5 of 43 comments (clear)

  1. Re:Just defers the problem... by belg4mit · · Score: 3, Informative

    No it doesn't

    a) catalyssts are by definition resuable
    b) there are other source of minerals than just the Earth. (There aren't any other useful sources of hydrocarbons on the other hand).

    --
    Were that I say, pancakes?
  2. The problem is efficiency. by Bob_Robertson · · Score: 3, Informative

    Building the solar pannel requiers more energy than you get out of it. Same as a battery. It's only "efficient" for the end user.

    Petrolium is efficient because we are just harvesting millions of years of sunlight-and-plant stored energy. In real terms, it's not efficient at all. Ethanol is more efficient, brewing burnable liquid fuel out of sugar, or using lye and methanol to crack vegetable oil into "diesel" fuel. Or just burn the veggie oil directly, like Heir Diesel did in his original engines.

    All of these convert sunlight into fuel, with various efficiencies and usefulness. I think the direct use of veggie oil to be the best myself, but one still has to press the oil out!

    The answer, I believe, is to use them all. Bio-diesel, veggie oil, ethanol, hydrogen, tide and wave forces, wind, sunlight, petrolium.

    The "scarce resource" idea is a myth. 150 years ago, whale oil was an important strategic national resource. Silica is as common as sand, and more valuable than gold when formed into a computer chip.

    Bob-

    --
    The Ludwig von Mises Institute. The reasoning individuals economics
  3. Re:We know it works by Pogue+Mahone · · Score: 3, Informative
    Course My h2o will be sky high.


    Why? When you "burn" the hydrogen to recover the
    energy, guess what you get back?

    --
    Every bloody emperor has his hand up history's skirt [Peter Hammill/VdGG]
  4. Re:Just defers the problem... by stevelinton · · Score: 3, Informative
    Electricity producing silicon solar-cells actually take more energy and generate more pollution during manufacture, than they will ever generate. The
    uninformed non-tech green set never seems to understand this point.


    I believe that this is no longer true. The latest generations of cells are much thinner and lighter (less silicon to refine and melt so less energy) and more efficient than earlier generations.
  5. Re:change? by hairyian · · Score: 2, Informative

    You still need to recharge your laptop with Hydrogen, and it will polute just as much as batteries do today(very little)

    There is a funamental difference between the use of hydrogen for power in a fuel cell and the use of a normal cell.

    You 'make' a cell.
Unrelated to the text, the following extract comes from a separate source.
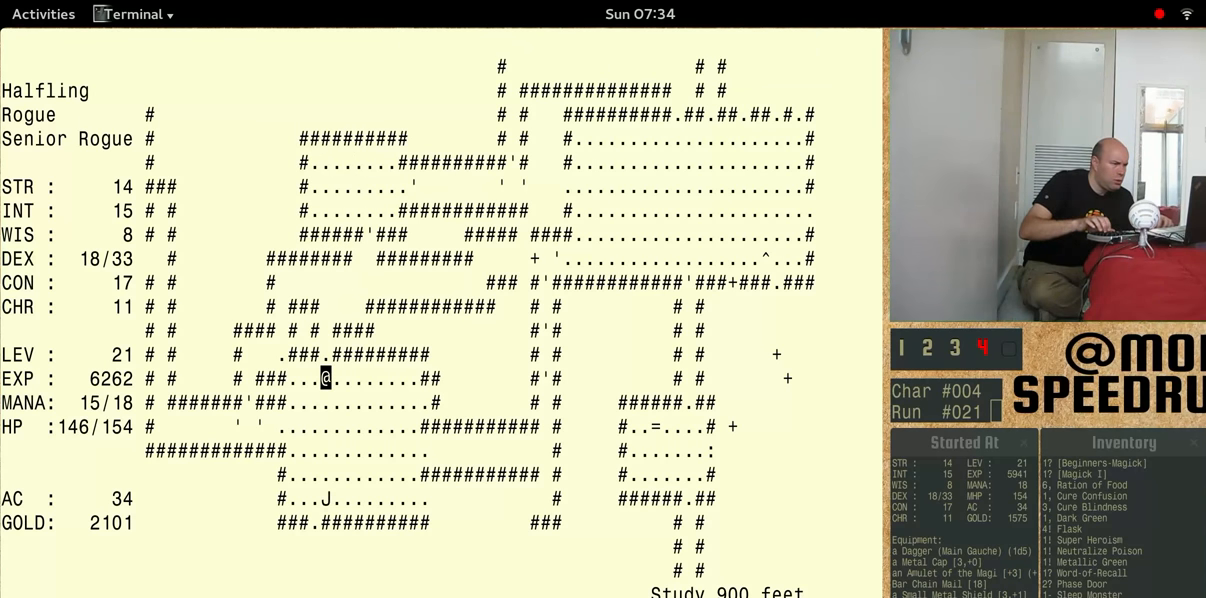
{"keys": ["num5"], "events": []}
It's made of some pretty nasty things. There are around 70 million mobile phones in the UK, each of which has around 100 grammes of heavy metal in their rechargable (but not infinitely so) cells. In a few years each of these cells will need to be replaced. By my calculation that's 7 million kilogrammes, or 7000 tonnes of heavy metals that needs to be processed and/or recycled (or, thrown away). That's a hell of a lot of material for a place the size of the UK.

    A hydrogen fuel cell does not contain such nastiness and, baring wear and tear and failure, would last at least as long. Additionally, the oxidation of hydrogen (which is ultimately where the energy comes from) produces water. Not slightly nasty water, but pure water. The kind of thing which tastes awful ;)
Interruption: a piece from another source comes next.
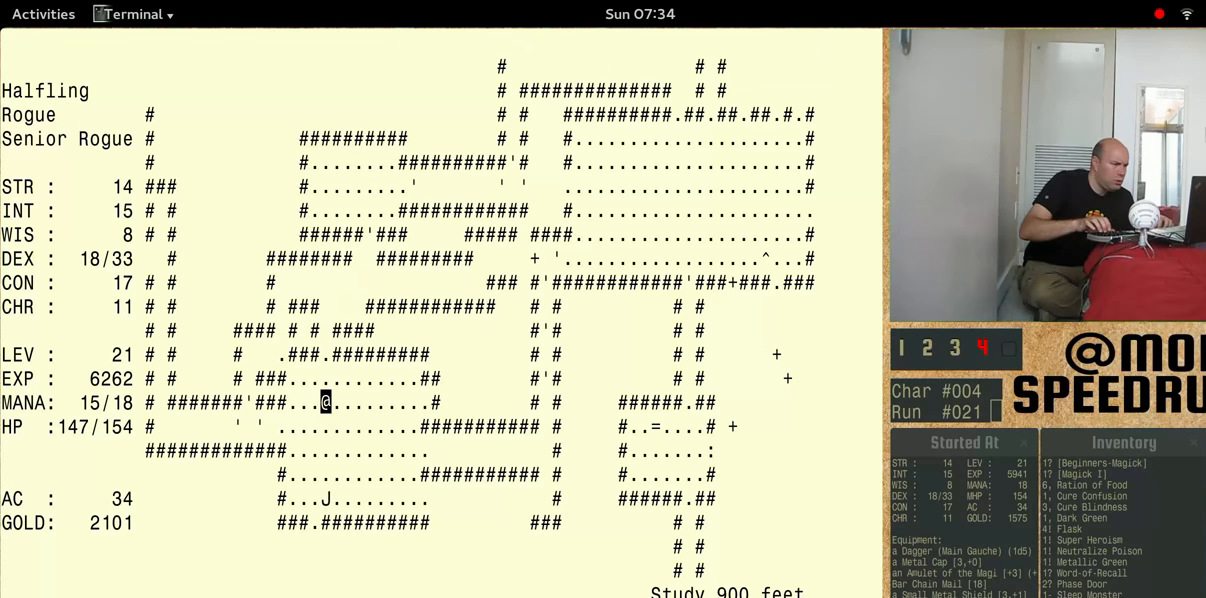
{"keys": [], "events": [[499, "num5", "up"]]}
    I think you'd find that a hydrogen fuel cell industry would be far better for the environment and cheaper to do (lower displosal, recycling, replacement cost) than any other chemical storage power supply.
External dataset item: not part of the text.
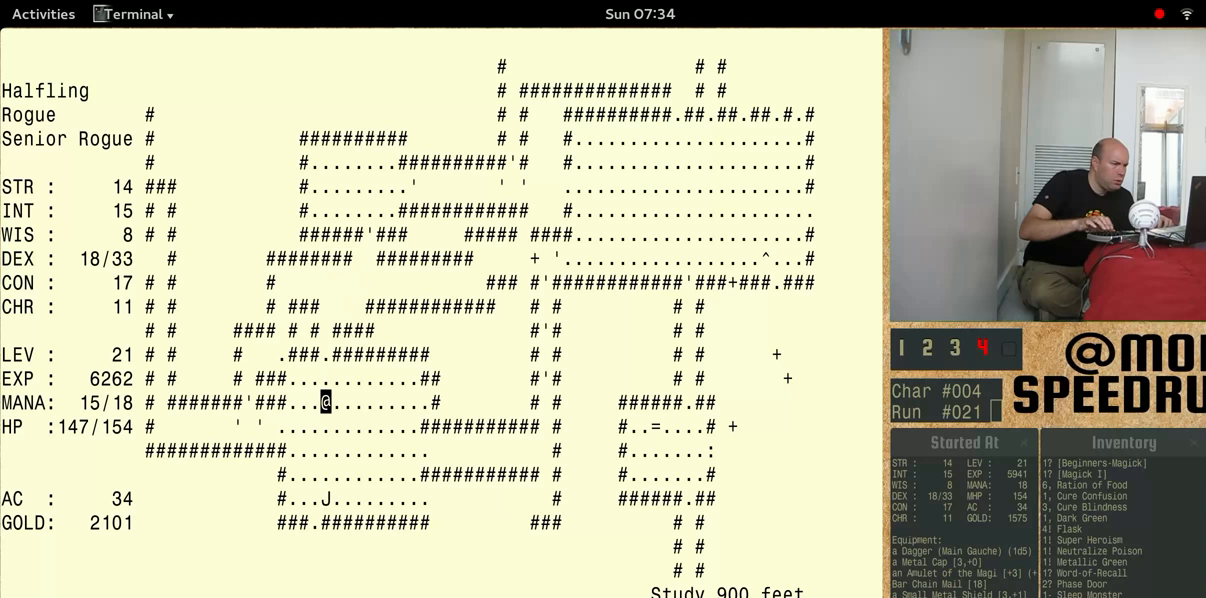
{"keys": ["num5"], "events": [[466, "num5", "down"]]}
    The part of the equation which is missing is an efficient (read, cheap) way of producing hydrogen. Sunlight is clean and free - if we don't use it then it's wasted. The sun emits quite a lot of it continuously. Using a million times more of it than we necessarilly need is still a hell of a lot cheaper and better than drilling for crushed and fermented vegetation below rock strata. If it can be made commercially viable, I for one am all for the use of H2 for power. The advantages are clear: the only thing missing is a cheap and plentiful supply of H2.